### TEXT PASSAGE
^^^^


    Migraine Buddy, a voice-delivered platform from Healint, Singapore, tracks headache pain, symptoms and triggers for more than 1 million registered users. (Photo: Courtesy of Healint, Singapore.)
  • KidsMD

    Boston Children’s Hospital partnered with Amazon last year to launch KidsMD, a voice-enabled app that gives advice to parents about pediatric symptoms ranging from fever and cough to age- and weight-related dosing for over-the-counter medications. KidsMD works on Amazon Echo, Echo Dot, Amazon Tap and Amazon Fire TV and represents the first step towards bringing common medical information to consumers says Jared Hawkins, MMSc, PhD, director of informatics for the hospital’s Innovation & Digital Health Accelerator team. “In the future, we envision Alexa-enabled devices being a central point for the public to verbally interact with all educational content developed at Boston Children’s.”

    Basic information about common childhood symptoms and medication can be accessed via the Alexa-powered KidsMD app from Boston Children’s. (Photo: Courtesy of Boston Children’s Hospital in MA).
  • AskMarvee

    “Alexa, ask Marvee what the family news is or what’s for lunch?” These are just some of the questions posed by this community-based, Alexa-enabled app on behalf of older adults or those with vision or mobility issues. Part of a suite of voice-delivered services from Naples, Fla.-based Marvee, LLC, it sends messages, like “I’m o.k.” to family members or requests for social visits.

    AskMarvee integrates with Amazon Echo via an online portal. Basic Marvee Amazon skill is free, Premium and Family versions cost $15 and $20/month respectively.
^^^^
### GIVEN DATA
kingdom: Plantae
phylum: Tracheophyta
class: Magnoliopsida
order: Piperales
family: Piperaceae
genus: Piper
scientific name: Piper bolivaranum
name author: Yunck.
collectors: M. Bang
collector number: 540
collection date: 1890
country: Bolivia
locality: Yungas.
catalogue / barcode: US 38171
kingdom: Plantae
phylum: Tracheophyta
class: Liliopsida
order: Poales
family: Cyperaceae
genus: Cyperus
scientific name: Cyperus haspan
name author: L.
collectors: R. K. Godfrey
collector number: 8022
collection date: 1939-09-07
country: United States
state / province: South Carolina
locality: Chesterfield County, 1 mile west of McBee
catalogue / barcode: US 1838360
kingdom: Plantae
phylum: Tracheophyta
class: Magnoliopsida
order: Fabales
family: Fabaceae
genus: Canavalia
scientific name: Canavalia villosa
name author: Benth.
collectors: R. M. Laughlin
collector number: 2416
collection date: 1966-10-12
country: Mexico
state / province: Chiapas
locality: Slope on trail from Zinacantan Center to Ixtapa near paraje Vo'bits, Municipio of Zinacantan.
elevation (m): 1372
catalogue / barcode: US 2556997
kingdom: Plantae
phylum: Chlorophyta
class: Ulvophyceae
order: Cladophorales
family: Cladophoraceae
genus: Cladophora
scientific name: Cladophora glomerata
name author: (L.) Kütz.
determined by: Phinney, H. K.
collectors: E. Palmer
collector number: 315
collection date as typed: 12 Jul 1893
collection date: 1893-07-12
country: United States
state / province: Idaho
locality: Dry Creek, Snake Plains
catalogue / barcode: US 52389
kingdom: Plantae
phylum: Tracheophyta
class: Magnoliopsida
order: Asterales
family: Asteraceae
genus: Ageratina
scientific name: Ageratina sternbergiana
^^^^
### REQUIRED ACTION A
In the passage on voice-enabled health apps, copy everything from "Boston Children’s Hospital partnered" down to "Hospital in MA).", and switch every "KidsMD" to "PedsVoice".
### REQUIRED ACTION B
In the passage on voice-enabled health apps, what do the Premium and Family versions of AskMarvee cost each month?
The material comes from a separate source unrelated to the text.

### TASK OUTPUT A
Boston Children’s Hospital partnered with Amazon last year to launch PedsVoice, a voice-enabled app that gives advice to parents about pediatric symptoms ranging from fever and cough to age- and weight-related dosing for over-the-counter medications. PedsVoice works on Amazon Echo, Echo Dot, Amazon Tap and Amazon Fire TV and represents the first step towards bringing common medical information to consumers says Jared Hawkins, MMSc, PhD, director of informatics for the hospital’s Innovation & Digital Health Accelerator team. “In the future, we envision Alexa-enabled devices being a central point for the public to verbally interact with all educational content developed at Boston Children’s.”

    Basic information about common childhood symptoms and medication can be accessed via the Alexa-powered PedsVoice app from Boston Children’s. (Photo: Courtesy of Boston Children’s Hospital in MA).

### TASK OUTPUT B
$15 and $20 per month, respectively.